MassMutual supports the broadest possible exemption and commends the Commission for the work it has completed on the proposed amendment to Rule 701 to date. We recognize that the Commission has sought to balance the interests of plan participants, who are entitled to the protections afforded by the Securities Act of 1933, with the interests of employers who seek to provide tax benefits and retirement security to their senior and middle management personnel through participation in deferred compensation plans without incurring the expenses associated with registering interests in the plans. We support the Commissions decision to protect participants interests by means of increased disclosure rather than through the imposition of restrictive limitations on the amount of securities that may be offered.
The following comments have been organized to correspond to the subheadings used by the Commission in the preamble to the proposed amendment to Rule 701.

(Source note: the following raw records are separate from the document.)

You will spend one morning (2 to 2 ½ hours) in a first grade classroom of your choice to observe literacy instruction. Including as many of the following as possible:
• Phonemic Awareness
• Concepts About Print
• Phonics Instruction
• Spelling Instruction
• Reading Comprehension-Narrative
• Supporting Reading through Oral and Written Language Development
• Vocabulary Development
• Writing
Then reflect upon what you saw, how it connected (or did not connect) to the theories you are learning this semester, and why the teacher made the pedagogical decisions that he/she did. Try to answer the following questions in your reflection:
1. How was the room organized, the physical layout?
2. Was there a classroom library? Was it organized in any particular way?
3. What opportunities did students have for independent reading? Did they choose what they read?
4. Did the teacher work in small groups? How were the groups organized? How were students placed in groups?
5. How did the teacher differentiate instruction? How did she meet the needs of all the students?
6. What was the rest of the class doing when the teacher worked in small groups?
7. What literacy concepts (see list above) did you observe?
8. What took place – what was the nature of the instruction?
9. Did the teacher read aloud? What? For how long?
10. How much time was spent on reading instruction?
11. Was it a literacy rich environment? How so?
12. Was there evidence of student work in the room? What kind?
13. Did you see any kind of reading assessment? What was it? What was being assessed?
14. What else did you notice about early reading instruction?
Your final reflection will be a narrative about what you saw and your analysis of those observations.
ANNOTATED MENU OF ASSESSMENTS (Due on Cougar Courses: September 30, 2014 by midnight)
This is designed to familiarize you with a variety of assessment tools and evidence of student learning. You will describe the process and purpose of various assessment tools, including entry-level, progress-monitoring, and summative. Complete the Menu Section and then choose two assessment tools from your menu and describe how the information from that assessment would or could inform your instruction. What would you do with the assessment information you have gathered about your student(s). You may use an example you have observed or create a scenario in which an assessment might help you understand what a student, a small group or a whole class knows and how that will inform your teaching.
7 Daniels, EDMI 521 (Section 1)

III.A. Proposed Amendments to Rule 701 - Exemptive Limits
The Commission has proposed: (1) eliminating the restriction in the dollar amount of securities that may be offered pursuant to Rule 701; (2) eliminating the $5 million aggregate price ceiling and relying on the three-part calculation of the amount of securities that may be sold in a twelve month period to set a more appropriate dollar limit; and (3) increasing the $500,000 limit on the amount of securities sold during a 12-month period to $1 million. MassMutual supports all three proposals because these changes reduce the likelihood that an employer will restrict eligibility to participate in a deferred compensation plan, increase access to the exemption for both small and large employers and, therefore, will result in more employees being able to participate in deferred compensation plans.

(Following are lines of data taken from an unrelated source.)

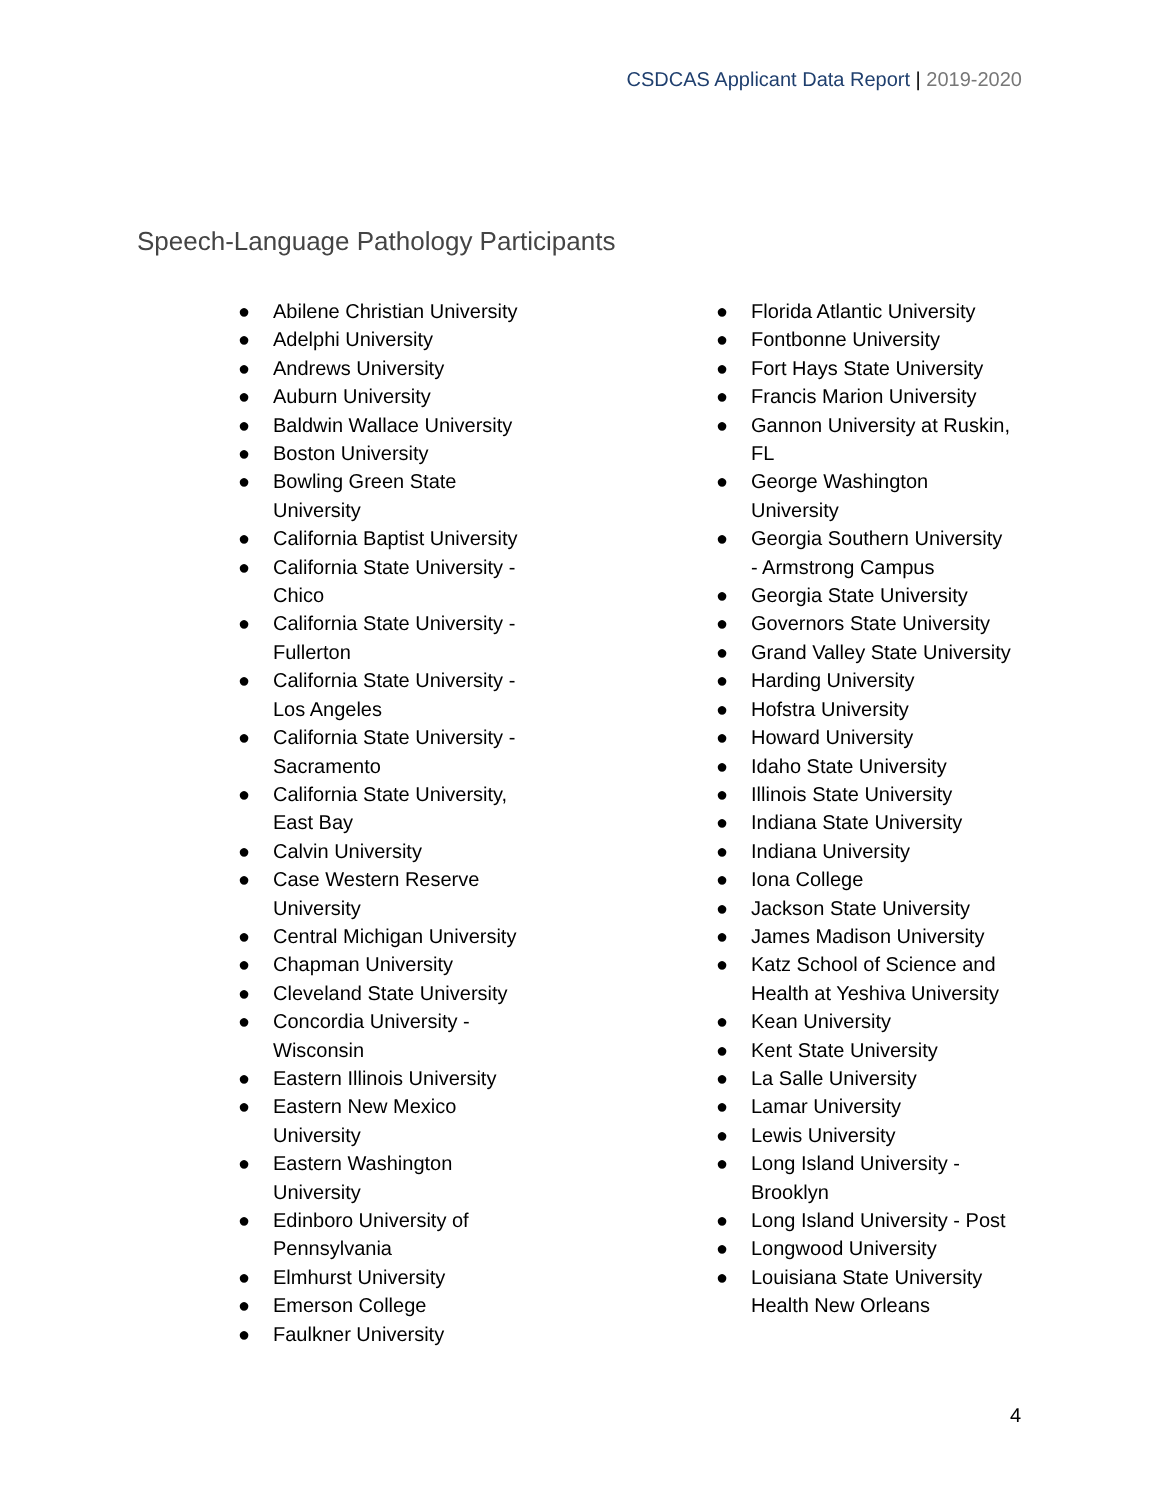CSDCAS Applicant Data Report | 2019-2020
Speech-Language Pathology Participants
● Abilene Christian University
● Adelphi University
● Andrews University
● Auburn University
● Baldwin Wallace University
● Boston University
● Bowling Green State
University
● California Baptist University
● California State University -
Chico
● California State University -
Fullerton
● California State University -
Los Angeles
● California State University -
Sacramento
● California State University,
East Bay
● Calvin University
● Case Western Reserve
University
● Central Michigan University
● Chapman University
● Cleveland State University
● Concordia University -
Wisconsin
● Eastern Illinois University
● Eastern New Mexico
University
● Eastern Washington
University
● Edinboro University of
Pennsylvania
● Elmhurst University
● Emerson College
● Faulkner University
● Florida Atlantic University
● Fontbonne University
● Fort Hays State University
● Francis Marion University
● Gannon University at Ruskin,
FL
● George Washington
University
● Georgia Southern University
- Armstrong Campus
● Georgia State University
● Governors State University
● Grand Valley State University
● Harding University
● Hofstra University
● Howard University
● Idaho State University
● Illinois State University
● Indiana State University
● Indiana University
● Iona College
● Jackson State University
● James Madison University
● Katz School of Science and
Health at Yeshiva University
● Kean University
● Kent State University
● La Salle University
● Lamar University
● Lewis University
● Long Island University -
Brooklyn
● Long Island University - Post
● Longwood University
● Louisiana State University
Health New Orleans
4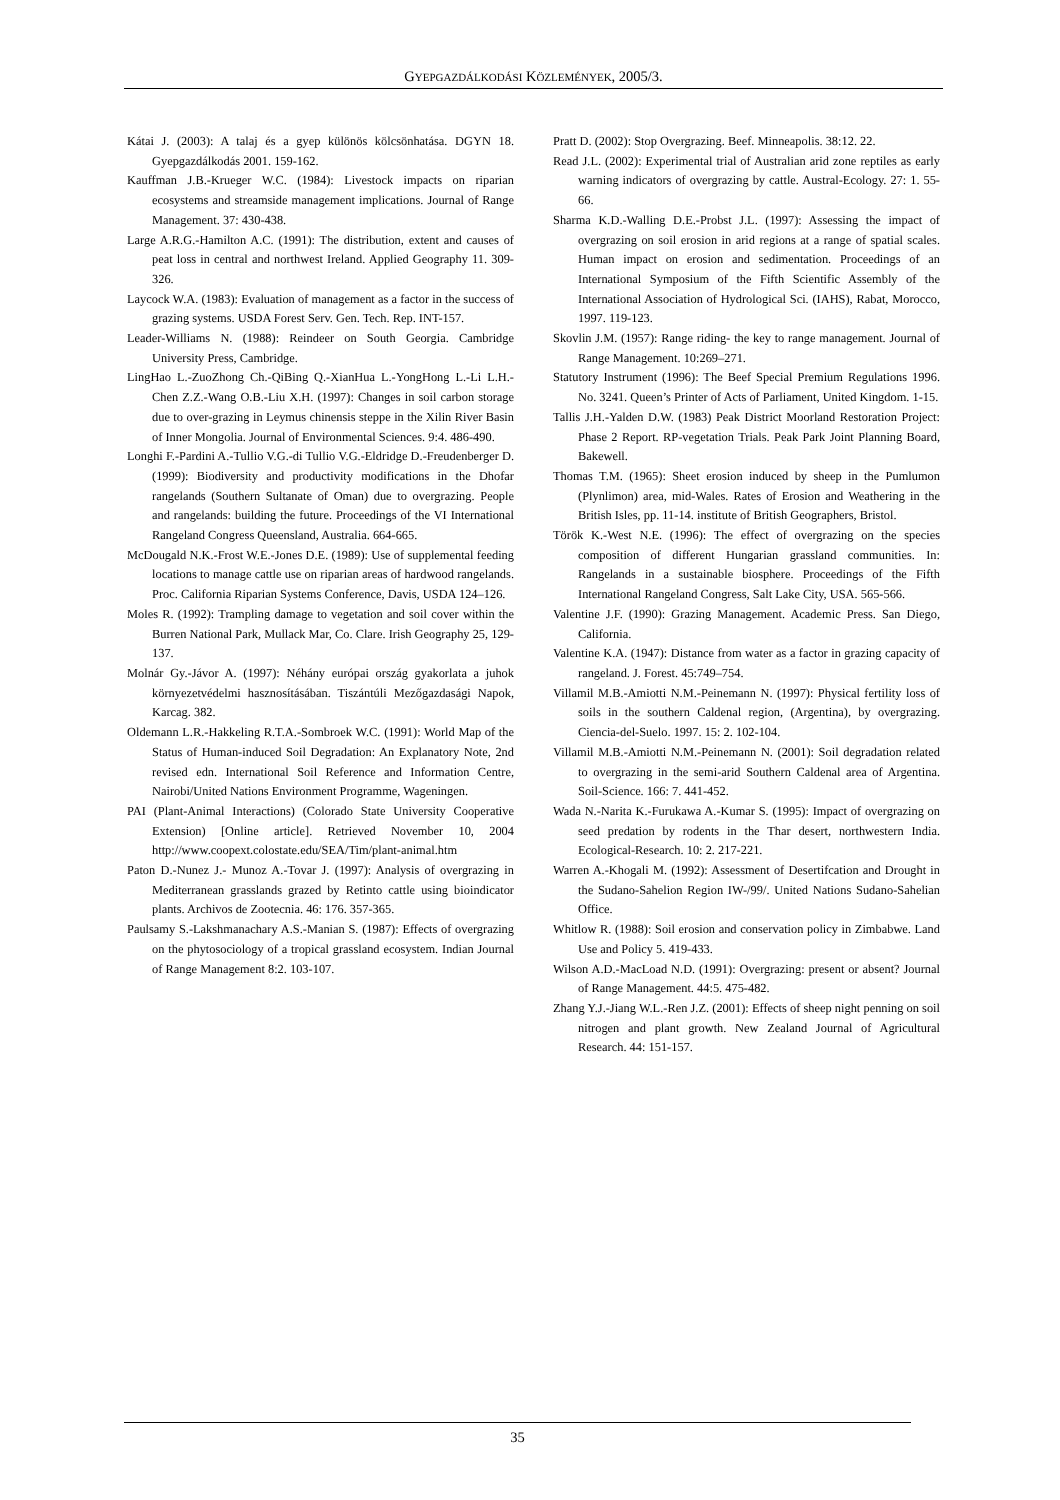GYEPGAZDÁLKODÁSI KÖZLEMÉNYEK, 2005/3.
Kátai J. (2003): A talaj és a gyep különös kölcsönhatása. DGYN 18. Gyepgazdálkodás 2001. 159-162.
Kauffman J.B.-Krueger W.C. (1984): Livestock impacts on riparian ecosystems and streamside management implications. Journal of Range Management. 37: 430-438.
Large A.R.G.-Hamilton A.C. (1991): The distribution, extent and causes of peat loss in central and northwest Ireland. Applied Geography 11. 309-326.
Laycock W.A. (1983): Evaluation of management as a factor in the success of grazing systems. USDA Forest Serv. Gen. Tech. Rep. INT-157.
Leader-Williams N. (1988): Reindeer on South Georgia. Cambridge University Press, Cambridge.
LingHao L.-ZuoZhong Ch.-QiBing Q.-XianHua L.-YongHong L.-Li L.H.-Chen Z.Z.-Wang O.B.-Liu X.H. (1997): Changes in soil carbon storage due to over-grazing in Leymus chinensis steppe in the Xilin River Basin of Inner Mongolia. Journal of Environmental Sciences. 9:4. 486-490.
Longhi F.-Pardini A.-Tullio V.G.-di Tullio V.G.-Eldridge D.-Freudenberger D. (1999): Biodiversity and productivity modifications in the Dhofar rangelands (Southern Sultanate of Oman) due to overgrazing. People and rangelands: building the future. Proceedings of the VI International Rangeland Congress Queensland, Australia. 664-665.
McDougald N.K.-Frost W.E.-Jones D.E. (1989): Use of supplemental feeding locations to manage cattle use on riparian areas of hardwood rangelands. Proc. California Riparian Systems Conference, Davis, USDA 124–126.
Moles R. (1992): Trampling damage to vegetation and soil cover within the Burren National Park, Mullack Mar, Co. Clare. Irish Geography 25, 129-137.
Molnár Gy.-Jávor A. (1997): Néhány európai ország gyakorlata a juhok környezetvédelmi hasznosításában. Tiszántúli Mezőgazdasági Napok, Karcag. 382.
Oldemann L.R.-Hakkeling R.T.A.-Sombroek W.C. (1991): World Map of the Status of Human-induced Soil Degradation: An Explanatory Note, 2nd revised edn. International Soil Reference and Information Centre, Nairobi/United Nations Environment Programme, Wageningen.
PAI (Plant-Animal Interactions) (Colorado State University Cooperative Extension) [Online article]. Retrieved November 10, 2004 http://www.coopext.colostate.edu/SEA/Tim/plant-animal.htm
Paton D.-Nunez J.- Munoz A.-Tovar J. (1997): Analysis of overgrazing in Mediterranean grasslands grazed by Retinto cattle using bioindicator plants. Archivos de Zootecnia. 46: 176. 357-365.
Paulsamy S.-Lakshmanachary A.S.-Manian S. (1987): Effects of overgrazing on the phytosociology of a tropical grassland ecosystem. Indian Journal of Range Management 8:2. 103-107.
Pratt D. (2002): Stop Overgrazing. Beef. Minneapolis. 38:12. 22.
Read J.L. (2002): Experimental trial of Australian arid zone reptiles as early warning indicators of overgrazing by cattle. Austral-Ecology. 27: 1. 55-66.
Sharma K.D.-Walling D.E.-Probst J.L. (1997): Assessing the impact of overgrazing on soil erosion in arid regions at a range of spatial scales. Human impact on erosion and sedimentation. Proceedings of an International Symposium of the Fifth Scientific Assembly of the International Association of Hydrological Sci. (IAHS), Rabat, Morocco, 1997. 119-123.
Skovlin J.M. (1957): Range riding- the key to range management. Journal of Range Management. 10:269–271.
Statutory Instrument (1996): The Beef Special Premium Regulations 1996. No. 3241. Queen’s Printer of Acts of Parliament, United Kingdom. 1-15.
Tallis J.H.-Yalden D.W. (1983) Peak District Moorland Restoration Project: Phase 2 Report. RP-vegetation Trials. Peak Park Joint Planning Board, Bakewell.
Thomas T.M. (1965): Sheet erosion induced by sheep in the Pumlumon (Plynlimon) area, mid-Wales. Rates of Erosion and Weathering in the British Isles, pp. 11-14. institute of British Geographers, Bristol.
Török K.-West N.E. (1996): The effect of overgrazing on the species composition of different Hungarian grassland communities. In: Rangelands in a sustainable biosphere. Proceedings of the Fifth International Rangeland Congress, Salt Lake City, USA. 565-566.
Valentine J.F. (1990): Grazing Management. Academic Press. San Diego, California.
Valentine K.A. (1947): Distance from water as a factor in grazing capacity of rangeland. J. Forest. 45:749–754.
Villamil M.B.-Amiotti N.M.-Peinemann N. (1997): Physical fertility loss of soils in the southern Caldenal region, (Argentina), by overgrazing. Ciencia-del-Suelo. 1997. 15: 2. 102-104.
Villamil M.B.-Amiotti N.M.-Peinemann N. (2001): Soil degradation related to overgrazing in the semi-arid Southern Caldenal area of Argentina. Soil-Science. 166: 7. 441-452.
Wada N.-Narita K.-Furukawa A.-Kumar S. (1995): Impact of overgrazing on seed predation by rodents in the Thar desert, northwestern India. Ecological-Research. 10: 2. 217-221.
Warren A.-Khogali M. (1992): Assessment of Desertifcation and Drought in the Sudano-Sahelion Region IW-/99/. United Nations Sudano-Sahelian Office.
Whitlow R. (1988): Soil erosion and conservation policy in Zimbabwe. Land Use and Policy 5. 419-433.
Wilson A.D.-MacLoad N.D. (1991): Overgrazing: present or absent? Journal of Range Management. 44:5. 475-482.
Zhang Y.J.-Jiang W.L.-Ren J.Z. (2001): Effects of sheep night penning on soil nitrogen and plant growth. New Zealand Journal of Agricultural Research. 44: 151-157.
35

III.B. Proposed Amendments to Rule 701 - Disclosure to Persons Covered by Rule 701
Plan Document Delivery. Rule 701 requires that an issuer deliver both a copy of the compensatory benefit plan or the contract, and either a copy of a summary plan description required by ERISA or if the plan is not subject to ERISA, a summary of the material terms of the plan a reasonable period of time prior to the date of sale. It is MassMutuals opinion that the requirement of automatic delivery of the plan document or contract is unnecessarily burdensome for employers and provides little or no benefit for investors given the issuers obligation to deliver a summary of the plan. This opinion is based on MassMutuals experience in the qualified plan market where we provide plan participants with a summary plan description containing all relevant information written in a manner calculated to be understood by the average plan participant. The plan document is always made available upon request but participants seldom request copies because it is not drafted for a lay audience.

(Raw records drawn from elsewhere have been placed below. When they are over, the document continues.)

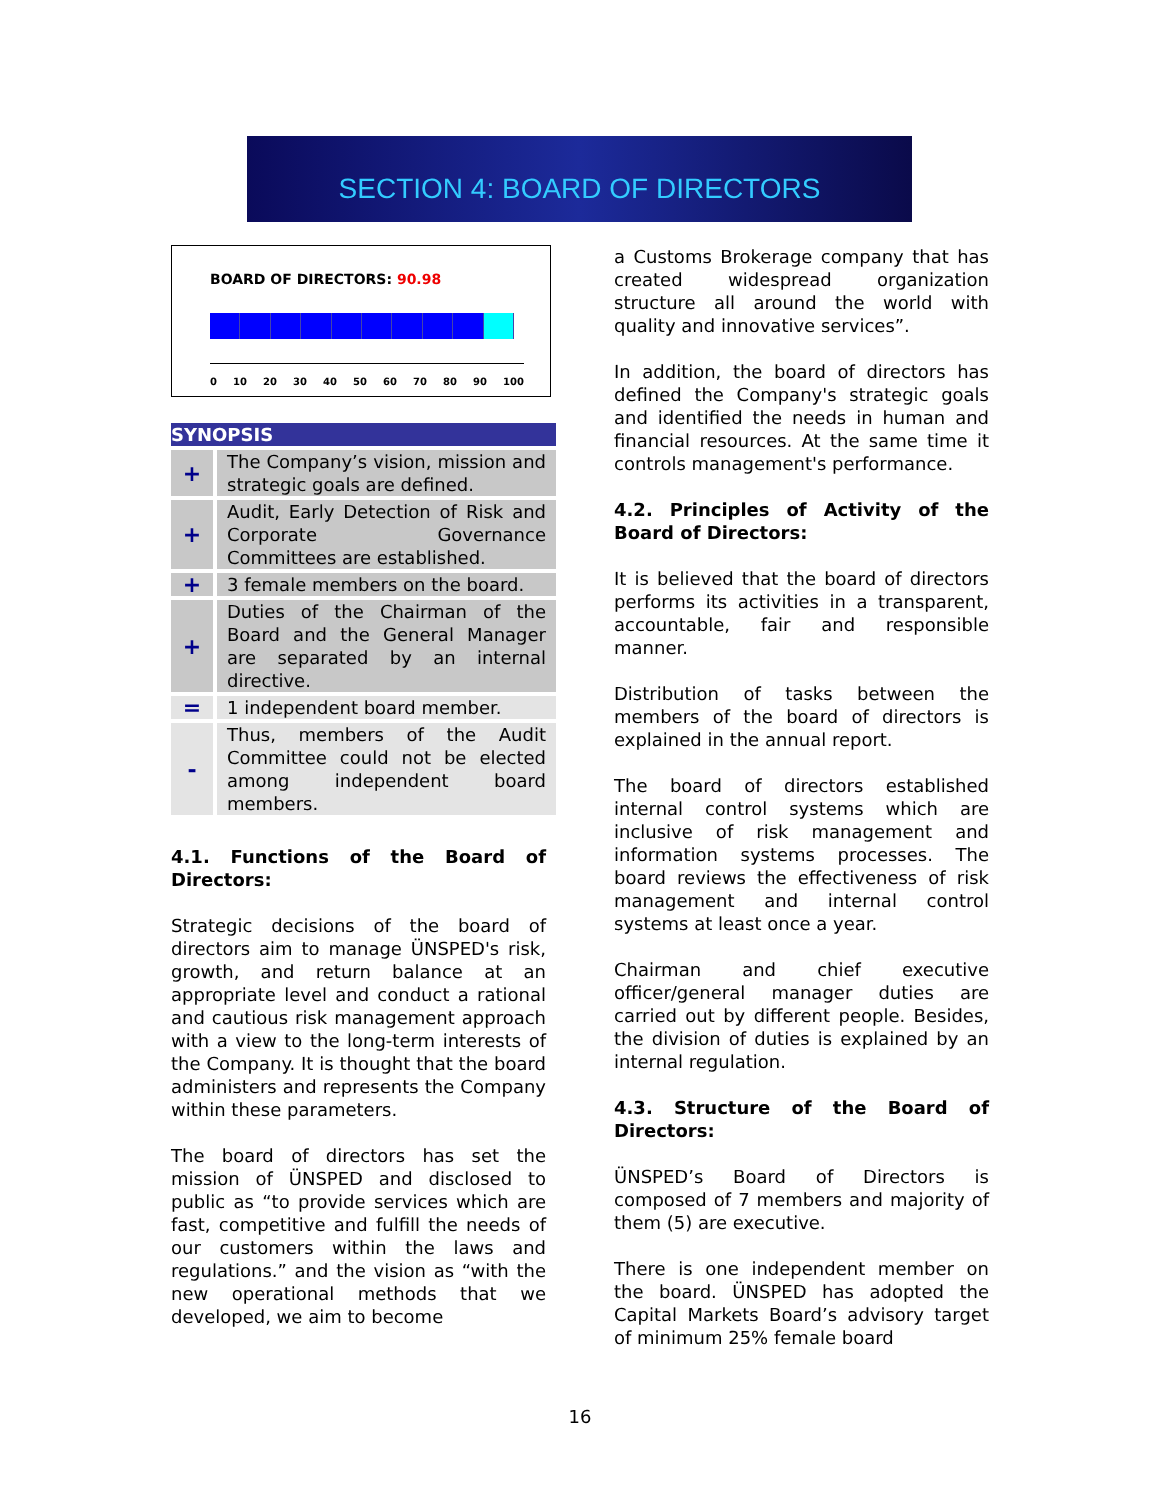SECTION 4: BOARD OF DIRECTORS
BOARD OF DIRECTORS: 90.98
0 10 20 30 40 50 60 70 80 90 100
| SYNOPSIS | |
| --- | --- |
| + | The Company’s vision, mission and strategic goals are defined. |
| + | Audit, Early Detection of Risk and Corporate Governance Committees are established. |
| + | 3 female members on the board. |
| + | Duties of the Chairman of the Board and the General Manager are separated by an internal directive. |
| = | 1 independent board member. |
| - | Thus, members of the Audit Committee could not be elected among independent board members. |
4.1. Functions of the Board of Directors:
Strategic decisions of the board of directors aim to manage ÜNSPED's risk, growth, and return balance at an appropriate level and conduct a rational and cautious risk management approach with a view to the long-term interests of the Company. It is thought that the board administers and represents the Company within these parameters.
The board of directors has set the mission of ÜNSPED and disclosed to public as “to provide services which are fast, competitive and fulfill the needs of our customers within the laws and regulations.” and the vision as “with the new operational methods that we developed, we aim to become
a Customs Brokerage company that has created widespread organization structure all around the world with quality and innovative services”.
In addition, the board of directors has defined the Company's strategic goals and identified the needs in human and financial resources. At the same time it controls management's performance.
4.2. Principles of Activity of the Board of Directors:
It is believed that the board of directors performs its activities in a transparent, accountable, fair and responsible manner.
Distribution of tasks between the members of the board of directors is explained in the annual report.
The board of directors established internal control systems which are inclusive of risk management and information systems processes. The board reviews the effectiveness of risk management and internal control systems at least once a year.
Chairman and chief executive officer/general manager duties are carried out by different people. Besides, the division of duties is explained by an internal regulation.
4.3. Structure of the Board of Directors:
ÜNSPED’s Board of Directors is composed of 7 members and majority of them (5) are executive.
There is one independent member on the board. ÜNSPED has adopted the Capital Markets Board’s advisory target of minimum 25% female board
16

As part of MassMutuals nonqualified deferred compensation plan program, MassMutual provides plan sponsors with a professionally written plain English summary description of the plan. Relying on our years of experience in the qualified plan market, we are able to provide a summary which is more concise and understandable than the plan document. Accordingly, MassMutual recommends that the requirement of automatic delivery of the plan document or contract be eliminated and that Rule 701 require instead that investors have the right to request a copy of the plan document or contract.
MassMutual would again like to thank the Commission for the opportunity to comment on the proposed amendments to Rule 701.